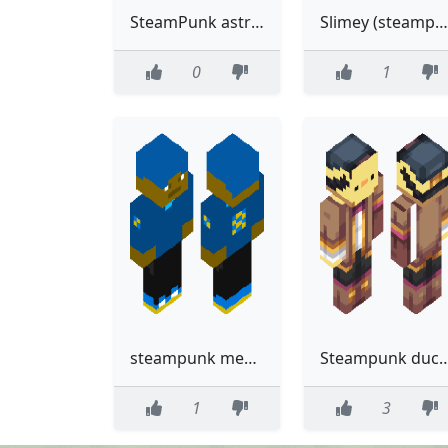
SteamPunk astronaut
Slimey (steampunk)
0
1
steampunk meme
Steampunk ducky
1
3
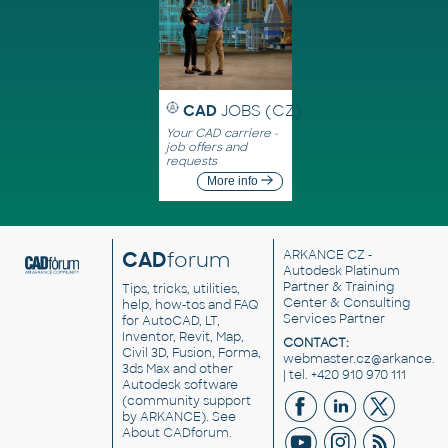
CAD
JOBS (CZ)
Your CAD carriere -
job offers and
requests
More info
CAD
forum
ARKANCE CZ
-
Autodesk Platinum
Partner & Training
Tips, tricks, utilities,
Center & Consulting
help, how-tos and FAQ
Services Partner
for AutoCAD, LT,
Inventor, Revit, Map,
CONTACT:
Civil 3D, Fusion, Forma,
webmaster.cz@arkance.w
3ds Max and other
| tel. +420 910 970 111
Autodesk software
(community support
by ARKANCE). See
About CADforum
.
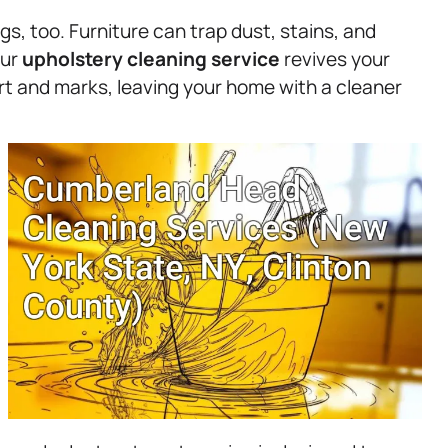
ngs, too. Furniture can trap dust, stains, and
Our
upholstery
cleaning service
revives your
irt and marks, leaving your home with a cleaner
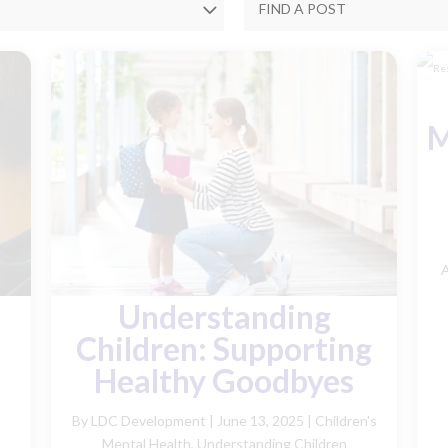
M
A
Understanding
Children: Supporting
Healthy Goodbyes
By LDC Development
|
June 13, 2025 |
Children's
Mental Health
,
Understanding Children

━━━━━━━━

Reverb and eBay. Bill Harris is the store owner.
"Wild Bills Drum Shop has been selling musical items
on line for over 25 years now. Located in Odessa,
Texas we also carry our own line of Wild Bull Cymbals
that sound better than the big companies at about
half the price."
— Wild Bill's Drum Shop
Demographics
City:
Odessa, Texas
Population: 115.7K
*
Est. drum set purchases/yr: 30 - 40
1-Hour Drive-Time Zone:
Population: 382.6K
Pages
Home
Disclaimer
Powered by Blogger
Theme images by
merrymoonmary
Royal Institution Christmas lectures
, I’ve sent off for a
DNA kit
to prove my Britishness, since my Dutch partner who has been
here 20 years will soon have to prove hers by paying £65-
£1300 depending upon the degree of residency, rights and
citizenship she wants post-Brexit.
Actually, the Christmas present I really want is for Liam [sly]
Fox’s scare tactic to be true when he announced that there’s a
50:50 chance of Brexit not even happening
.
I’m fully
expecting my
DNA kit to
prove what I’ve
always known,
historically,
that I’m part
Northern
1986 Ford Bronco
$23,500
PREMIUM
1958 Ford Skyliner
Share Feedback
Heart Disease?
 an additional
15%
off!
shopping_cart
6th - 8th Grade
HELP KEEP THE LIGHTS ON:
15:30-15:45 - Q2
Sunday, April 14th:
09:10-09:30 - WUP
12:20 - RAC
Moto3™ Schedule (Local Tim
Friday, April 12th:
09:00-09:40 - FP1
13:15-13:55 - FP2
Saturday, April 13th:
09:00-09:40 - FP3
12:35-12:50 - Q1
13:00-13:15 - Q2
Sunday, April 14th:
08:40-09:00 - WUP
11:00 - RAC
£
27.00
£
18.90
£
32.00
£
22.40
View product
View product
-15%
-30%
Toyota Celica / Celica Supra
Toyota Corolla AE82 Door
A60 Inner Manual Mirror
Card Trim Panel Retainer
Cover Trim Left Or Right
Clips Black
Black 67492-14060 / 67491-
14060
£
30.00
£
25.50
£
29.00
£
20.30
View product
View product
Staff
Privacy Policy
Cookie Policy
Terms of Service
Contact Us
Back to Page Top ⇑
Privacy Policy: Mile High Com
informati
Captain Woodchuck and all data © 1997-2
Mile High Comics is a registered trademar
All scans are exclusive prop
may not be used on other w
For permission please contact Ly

━━━━━━━━

Pick out every line in the listing that contains the word "Population" and copy each one.

• **RESPONSE BOX**
Population: 115.7K
Population: 382.6K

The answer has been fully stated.